We can see that the score function is a function of the noise \(\epsilon\) and \(\sigma_t\). We can use a neural network to predict \(s_{\theta}(x_t,t) := -\frac{\epsilon_{\theta}(x_t,t)}{\sigma_t}\). The objective function can now be rewritten as:

\[ \min_{\theta}\mathbb{E}_{t \sim U(0,T)}\mathbb{E}_{x_0 \sim p(x_0)}\mathbb{E}_{\epsilon \sim \mathcal{N}(0,\mathbf{I})}[\frac{1}{\sigma_t^2}||\epsilon - \epsilon_{\theta}(x_t,t)||_2^2]. \tag{3} \]

Note that we can also model \(s_{\theta}(x_t,t)\) as defined before and change the objective to:

\[ \min_{\theta}\mathbb{E}_{t \sim U(0,T)}\mathbb{E}_{x_0 \sim p(x_0)}\mathbb{E}_{\epsilon \sim \mathcal{N}(0, \mathbf{I})}[\frac{1}{\sigma_t^2}||\sigma_t s_{\theta}(x_t,t) + \epsilon||_2^2]\]

Step 2. Loss Weighting:

We can also add a weighting term to the objective function to balance the loss between the different time steps. This is done by adding a weighting term \(\lambda(t)\) to the objective function:

\[ \min_{\theta}\mathbb{E}_{t \sim U(0,T)}\mathbb{E}_{x_0 \sim p(x_0)}\mathbb{E}_{\epsilon \sim \mathcal{N}(0,\mathbf{I})}[\frac{\lambda(t)}{\sigma_t^2}||\epsilon - \epsilon_{\theta}(x_t,t)||_2^2]. \tag{4} \]

The weighting term can defined as \(\lambda(t) = \sigma_t^2\) to favour perceptual quality or \(\lambda(t) = \beta(t)\) which is the negative ELBO and the same objective as for the denoising diffusion models if noise \(\epsilon\) subtraction is used (discussed in the “Illustration of Diffusion Process”).

You can check out “Elucidating the Design Space of Diffusion-Based Generative Models” (https://arxiv.org/abs/2206.00364) for more details on the different weighting schemes as well as training and model optimizations.
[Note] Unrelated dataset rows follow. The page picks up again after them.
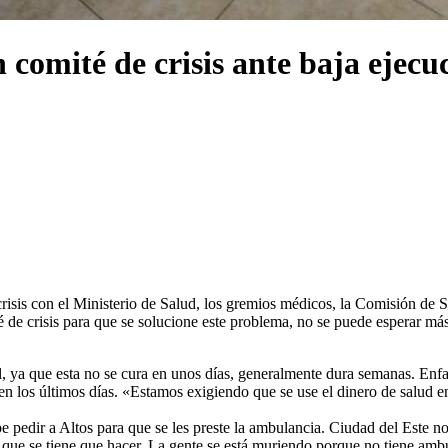
 comité de crisis ante baja ejec
sis con el Ministerio de Salud, los gremios médicos, la Comisión de Sa
é de crisis para que se solucione este problema, no se puede esperar má
 ya que esta no se cura en unos días, generalmente dura semanas. Enfat
 en los últimos días. «Estamos exigiendo que se use el dinero de salud e
pedir a Altos para que se les preste la ambulancia. Ciudad del Este no 
 que se tiene que hacer. La gente se está muriendo porque no tiene amb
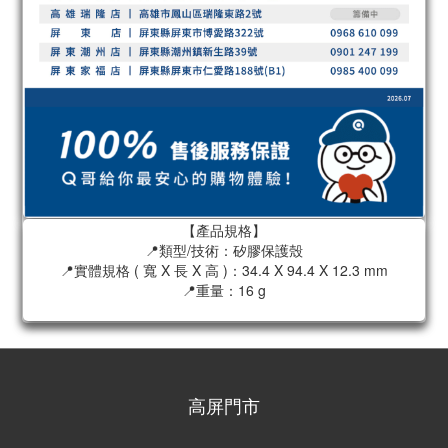
【產品規格】
📍類型/技術：矽膠保護殼
📍實體規格 ( 寬 X 長 X 高 )：34.4 X 94.4 X 12.3 mm
📍重量：16 g
高屏門市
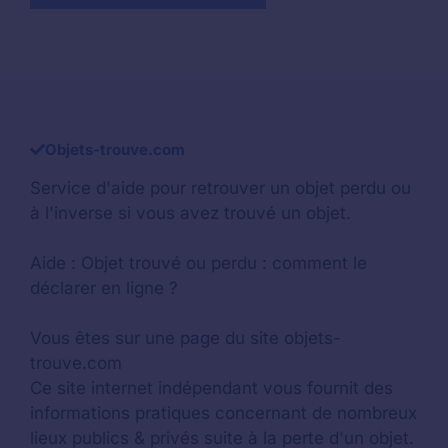
Objets-trouve.com
Service d'aide pour retrouver un
objet perdu
ou
à l'inverse si vous avez trouvé un objet.
Aide :
Objet trouvé ou perdu : comment le
déclarer en ligne ?
Vous êtes sur une page du site objets-
trouve.com
Ce site internet indépendant vous fournit des
informations pratiques concernant de nombreux
lieux publics & privés suite à la perte d'un objet.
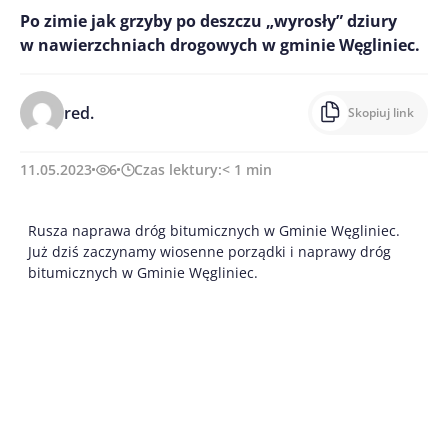
Po zimie jak grzyby po deszczu „wyrosły” dziury
w nawierzchniach drogowych w gminie Węgliniec.
red.
Skopiuj link
11.05.2023
6
Czas lektury:
< 1
min
Rusza naprawa dróg bitumicznych w Gminie Węgliniec.
Już dziś zaczynamy wiosenne porządki i naprawy dróg
bitumicznych w Gminie Węgliniec.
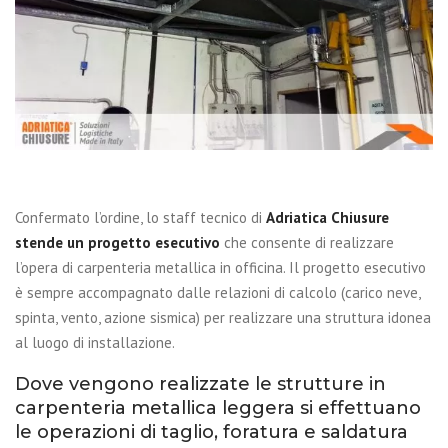
Confermato l’ordine, lo staff tecnico di
Adriatica Chiusure
stende un progetto esecutivo
che consente di realizzare
l’opera di carpenteria metallica in officina. Il progetto esecutivo
è sempre accompagnato dalle relazioni di calcolo (carico neve,
spinta, vento, azione sismica) per realizzare una struttura idonea
al luogo di installazione.
Dove vengono realizzate le strutture in
carpenteria metallica leggera si effettuano
le operazioni di taglio, foratura e saldatura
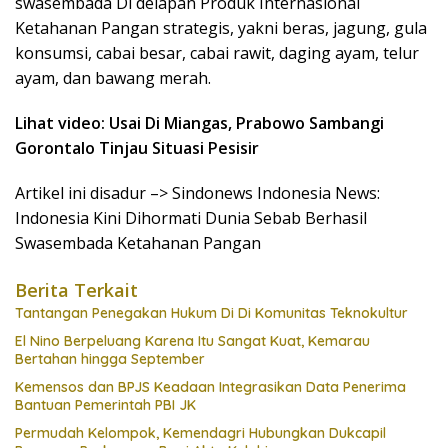
swasembada Di delapan Produk Internasional
Ketahanan Pangan strategis, yakni beras, jagung, gula
konsumsi, cabai besar, cabai rawit, daging ayam, telur
ayam, dan bawang merah.
Lihat video: Usai Di Miangas, Prabowo Sambangi
Gorontalo Tinjau Situasi Pesisir
Artikel ini disadur –> Sindonews Indonesia News:
Indonesia Kini Dihormati Dunia Sebab Berhasil
Swasembada Ketahanan Pangan
Berita Terkait
Tantangan Penegakan Hukum Di Di Komunitas Teknokultur
El Nino Berpeluang Karena Itu Sangat Kuat, Kemarau
Bertahan hingga September
Kemensos dan BPJS Keadaan Integrasikan Data Penerima
Bantuan Pemerintah PBI JK
Permudah Kelompok, Kemendagri Hubungkan Dukcapil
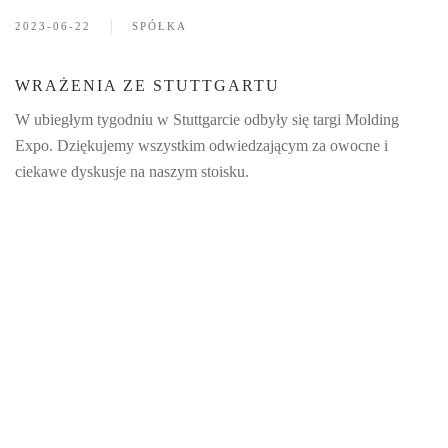
2023-06-22
SPÓŁKA
WRAŻENIA ZE STUTTGARTU
W ubiegłym tygodniu w Stuttgarcie odbyły się targi Molding
Expo. Dziękujemy wszystkim odwiedzającym za owocne i
ciekawe dyskusje na naszym stoisku.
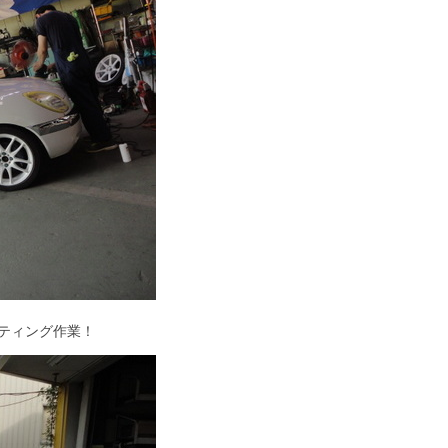
ティング作業！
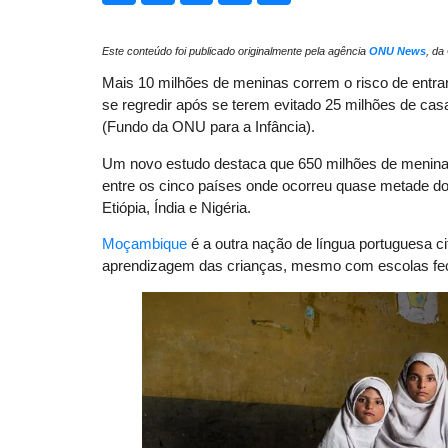
Este conteúdo foi publicado originalmente pela agência
ONU News
, da
Mais 10 milhões de meninas correm o risco de ent
se regredir após se terem evitado 25 milhões de cas
(Fundo da ONU para a Infância).
Um novo estudo destaca que 650 milhões de meninas
entre os cinco países onde ocorreu quase metade
Etiópia, Índia e Nigéria.
Moçambique
é a outra nação de língua portuguesa c
aprendizagem das crianças, mesmo com escolas fech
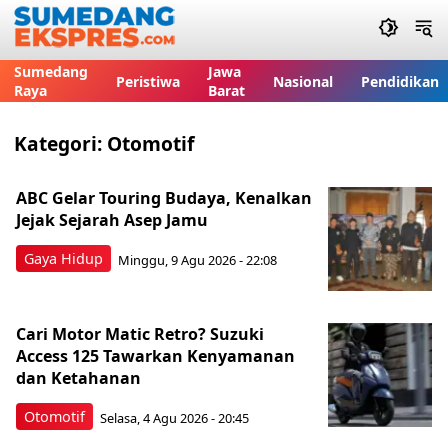
Sumedang
Jawa
Peristiwa
Nasional
Pendidikan
Raya
Barat
Kategori:
Otomotif
ABC Gelar Touring Budaya, Kenalkan
Jejak Sejarah Asep Jamu
Gaya Hidup
Minggu, 9 Agu 2026 - 22:08
Cari Motor Matic Retro? Suzuki
Access 125 Tawarkan Kenyamanan
dan Ketahanan
Otomotif
Selasa, 4 Agu 2026 - 20:45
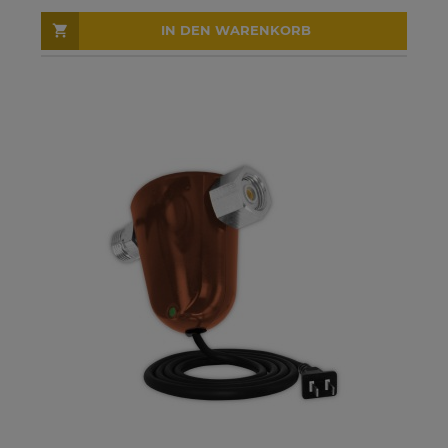
IN DEN WARENKORB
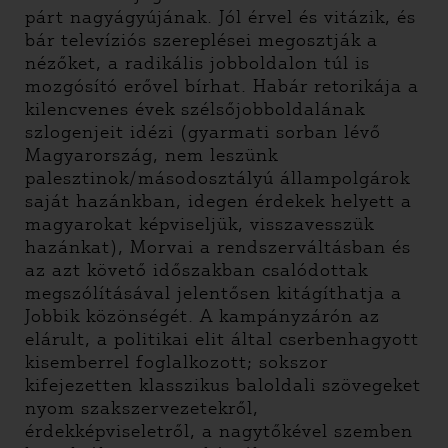
párt nagyágyújának. Jól érvel és vitázik, és
bár televíziós szereplései megosztják a
nézőket, a radikális jobboldalon túl is
mozgósító erővel bírhat. Habár retorikája a
kilencvenes évek szélsőjobboldalának
szlogenjeit idézi (gyarmati sorban lévő
Magyarország, nem leszünk
palesztinok/másodosztályú állampolgárok
saját hazánkban, idegen érdekek helyett a
magyarokat képviseljük, visszavesszük
hazánkat), Morvai a rendszerváltásban és
az azt követő időszakban csalódottak
megszólításával jelentősen kitágíthatja a
Jobbik közönségét. A kampányzárón az
elárult, a politikai elit által cserbenhagyott
kisemberrel foglalkozott; sokszor
kifejezetten klasszikus baloldali szövegeket
nyom szakszervezetekről,
érdekképviseletről, a nagytőkével szemben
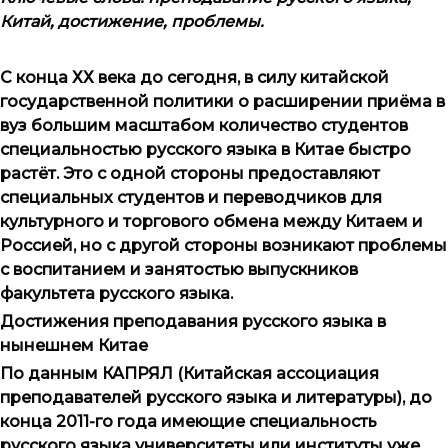
Китай, достижение, проблемы.
С конца ХХ века до сегодня, в силу китайской
государственной политики о расширении приёма в
вуз большим масштабом количество студентов
специальностью русского языка в Китае быстро
растёт. Это с одной стороны предоставляют
специальных студентов и переводчиков для
культурного и торгового обмена между Китаем и
Россией, но с другой стороны возникают проблемы
с воспитанием и занятостью выпускников
факультета русского языка.
Достижения преподавания русского языка в
нынешнем Китае
По данным КАПРЯЛ (Китайская ассоциация
преподавателей русского языка и литературы), до
конца 2011-го года имеющие специальность
русского языка университеты или институты уже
Step 3. Variance Reduction and Numerical Stability:

If we choose \(\lambda(t) = \beta(t)\) the loss is heavily amplified for sampling \(t\) close to \(0\) since \(\sigma_t^2 \rightarrow 0\) for \(t \rightarrow 0\). This can lead to numerical instabilities and variance in the training process. To reduce the variance we can train with a small time cut-off \(t_{cut}\) (for example for \(t_{cut} \approx 10^{-5}\)): \(t \sim U(t_{cut},T)\). This is a very easy way to reduce the variance in the training process. Alternatively we can use importance sampling with a sampling distribution \(p(t) \propto \frac{\lambda(t)}{\sigma_t^2}\) to reduce the variance.